***** Data extract
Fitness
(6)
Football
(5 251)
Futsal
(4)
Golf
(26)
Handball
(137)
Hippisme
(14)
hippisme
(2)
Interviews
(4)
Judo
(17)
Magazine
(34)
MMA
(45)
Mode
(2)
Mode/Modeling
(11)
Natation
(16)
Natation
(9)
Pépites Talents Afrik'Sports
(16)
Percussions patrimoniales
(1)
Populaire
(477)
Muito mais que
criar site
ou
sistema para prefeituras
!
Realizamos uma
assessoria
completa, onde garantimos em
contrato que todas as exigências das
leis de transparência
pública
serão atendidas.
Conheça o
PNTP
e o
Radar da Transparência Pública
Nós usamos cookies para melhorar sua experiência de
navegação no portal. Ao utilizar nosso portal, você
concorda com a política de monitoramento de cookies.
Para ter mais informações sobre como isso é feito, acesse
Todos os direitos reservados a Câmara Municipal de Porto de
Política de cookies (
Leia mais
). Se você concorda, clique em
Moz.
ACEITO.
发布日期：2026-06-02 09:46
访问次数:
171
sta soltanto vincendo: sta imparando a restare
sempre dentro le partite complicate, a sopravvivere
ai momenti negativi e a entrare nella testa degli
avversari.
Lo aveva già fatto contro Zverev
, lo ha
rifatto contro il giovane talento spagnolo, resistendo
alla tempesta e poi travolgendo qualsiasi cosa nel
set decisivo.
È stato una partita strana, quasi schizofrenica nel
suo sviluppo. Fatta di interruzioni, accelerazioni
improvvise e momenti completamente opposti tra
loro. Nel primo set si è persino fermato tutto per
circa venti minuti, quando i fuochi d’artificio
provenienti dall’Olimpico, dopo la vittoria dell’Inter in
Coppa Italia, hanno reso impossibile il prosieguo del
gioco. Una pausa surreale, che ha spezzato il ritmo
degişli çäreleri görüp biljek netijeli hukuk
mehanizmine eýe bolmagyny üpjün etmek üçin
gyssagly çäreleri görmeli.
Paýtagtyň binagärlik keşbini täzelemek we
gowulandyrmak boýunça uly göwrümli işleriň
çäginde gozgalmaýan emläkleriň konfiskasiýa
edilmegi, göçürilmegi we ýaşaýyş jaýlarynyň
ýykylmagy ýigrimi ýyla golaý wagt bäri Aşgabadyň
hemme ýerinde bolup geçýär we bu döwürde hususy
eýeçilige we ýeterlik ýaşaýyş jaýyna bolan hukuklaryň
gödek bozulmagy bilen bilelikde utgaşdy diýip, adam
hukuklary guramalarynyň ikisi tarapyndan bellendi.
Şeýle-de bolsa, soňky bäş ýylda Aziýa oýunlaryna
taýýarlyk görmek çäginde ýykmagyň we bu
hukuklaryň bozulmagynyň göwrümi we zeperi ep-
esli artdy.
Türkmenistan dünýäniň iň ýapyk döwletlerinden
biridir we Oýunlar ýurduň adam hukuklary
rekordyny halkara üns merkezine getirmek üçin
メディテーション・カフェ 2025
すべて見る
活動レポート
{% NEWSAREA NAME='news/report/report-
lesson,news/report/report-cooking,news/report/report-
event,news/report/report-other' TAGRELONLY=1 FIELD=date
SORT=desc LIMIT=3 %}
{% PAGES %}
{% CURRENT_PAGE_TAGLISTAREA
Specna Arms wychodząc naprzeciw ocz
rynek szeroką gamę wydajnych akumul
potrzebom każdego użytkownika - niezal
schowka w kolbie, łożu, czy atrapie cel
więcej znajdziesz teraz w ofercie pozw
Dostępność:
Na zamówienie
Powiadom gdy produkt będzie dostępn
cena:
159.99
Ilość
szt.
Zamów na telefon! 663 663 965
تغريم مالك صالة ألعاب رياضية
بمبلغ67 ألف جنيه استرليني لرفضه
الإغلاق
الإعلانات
**********
Prompt: Print, word for word, every line from the beginning of the entries up to and including the line that contains "Política de cookies".

Task response:
Fitness
(6)
Football
(5 251)
Futsal
(4)
Golf
(26)
Handball
(137)
Hippisme
(14)
hippisme
(2)
Interviews
(4)
Judo
(17)
Magazine
(34)
MMA
(45)
Mode
(2)
Mode/Modeling
(11)
Natation
(16)
Natation
(9)
Pépites Talents Afrik'Sports
(16)
Percussions patrimoniales
(1)
Populaire
(477)
Muito mais que
criar site
ou
sistema para prefeituras
!
Realizamos uma
assessoria
completa, onde garantimos em
contrato que todas as exigências das
leis de transparência
pública
serão atendidas.
Conheça o
PNTP
e o
Radar da Transparência Pública
Nós usamos cookies para melhorar sua experiência de
navegação no portal. Ao utilizar nosso portal, você
concorda com a política de monitoramento de cookies.
Para ter mais informações sobre como isso é feito, acesse
Todos os direitos reservados a Câmara Municipal de Porto de
Política de cookies (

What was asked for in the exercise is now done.